§ **Record list**

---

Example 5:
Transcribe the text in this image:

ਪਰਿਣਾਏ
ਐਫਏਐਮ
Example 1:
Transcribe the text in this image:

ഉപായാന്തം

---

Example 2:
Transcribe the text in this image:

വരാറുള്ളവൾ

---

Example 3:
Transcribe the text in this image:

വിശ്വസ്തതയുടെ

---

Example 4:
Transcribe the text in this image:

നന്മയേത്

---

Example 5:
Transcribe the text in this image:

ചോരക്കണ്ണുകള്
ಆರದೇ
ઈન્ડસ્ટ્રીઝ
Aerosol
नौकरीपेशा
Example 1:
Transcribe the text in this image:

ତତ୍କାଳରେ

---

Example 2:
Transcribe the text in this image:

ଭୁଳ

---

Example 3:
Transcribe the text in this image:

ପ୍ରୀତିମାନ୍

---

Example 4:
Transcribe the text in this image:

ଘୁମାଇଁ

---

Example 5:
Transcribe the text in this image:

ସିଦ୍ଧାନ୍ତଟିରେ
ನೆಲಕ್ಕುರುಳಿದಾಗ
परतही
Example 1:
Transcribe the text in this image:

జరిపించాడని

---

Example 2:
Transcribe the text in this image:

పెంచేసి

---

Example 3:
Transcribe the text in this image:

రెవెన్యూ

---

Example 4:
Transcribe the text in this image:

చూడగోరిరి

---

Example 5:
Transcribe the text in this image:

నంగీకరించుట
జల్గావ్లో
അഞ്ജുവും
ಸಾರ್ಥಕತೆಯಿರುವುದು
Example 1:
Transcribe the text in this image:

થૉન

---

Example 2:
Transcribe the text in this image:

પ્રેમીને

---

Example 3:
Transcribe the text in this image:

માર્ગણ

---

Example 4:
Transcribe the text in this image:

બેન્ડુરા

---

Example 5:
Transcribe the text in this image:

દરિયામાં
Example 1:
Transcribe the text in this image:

§ **Your instructions**
Replace "Transcribe" with "Write out" throughout the records above and write out every line again, leaving everything else unchanged.

§ **Reply to the task**
---

Example 5:
Write out the text in this image:

ਪਰਿਣਾਏ
ਐਫਏਐਮ
Example 1:
Write out the text in this image:

ഉപായാന്തം

---

Example 2:
Write out the text in this image:

വരാറുള്ളവൾ

---

Example 3:
Write out the text in this image:

വിശ്വസ്തതയുടെ

---

Example 4:
Write out the text in this image:

നന്മയേത്

---

Example 5:
Write out the text in this image:

ചോരക്കണ്ണുകള്
ಆರದೇ
ઈન્ડસ્ટ્રીઝ
Aerosol
नौकरीपेशा
Example 1:
Write out the text in this image:

ତତ୍କାଳରେ

---

Example 2:
Write out the text in this image:

ଭୁଳ

---

Example 3:
Write out the text in this image:

ପ୍ରୀତିମାନ୍

---

Example 4:
Write out the text in this image:

ଘୁମାଇଁ

---

Example 5:
Write out the text in this image:

ସିଦ୍ଧାନ୍ତଟିରେ
ನೆಲಕ್ಕುರುಳಿದಾಗ
परतही
Example 1:
Write out the text in this image:

జరిపించాడని

---

Example 2:
Write out the text in this image:

పెంచేసి

---

Example 3:
Write out the text in this image:

రెవెన్యూ

---

Example 4:
Write out the text in this image:

చూడగోరిరి

---

Example 5:
Write out the text in this image:

నంగీకరించుట
జల్గావ్లో
അഞ്ജുവും
ಸಾರ್ಥಕತೆಯಿರುವುದು
Example 1:
Write out the text in this image:

થૉન

---

Example 2:
Write out the text in this image:

પ્રેમીને

---

Example 3:
Write out the text in this image:

માર્ગણ

---

Example 4:
Write out the text in this image:

બેન્ડુરા

---

Example 5:
Write out the text in this image:

દરિયામાં
Example 1:
Write out the text in this image:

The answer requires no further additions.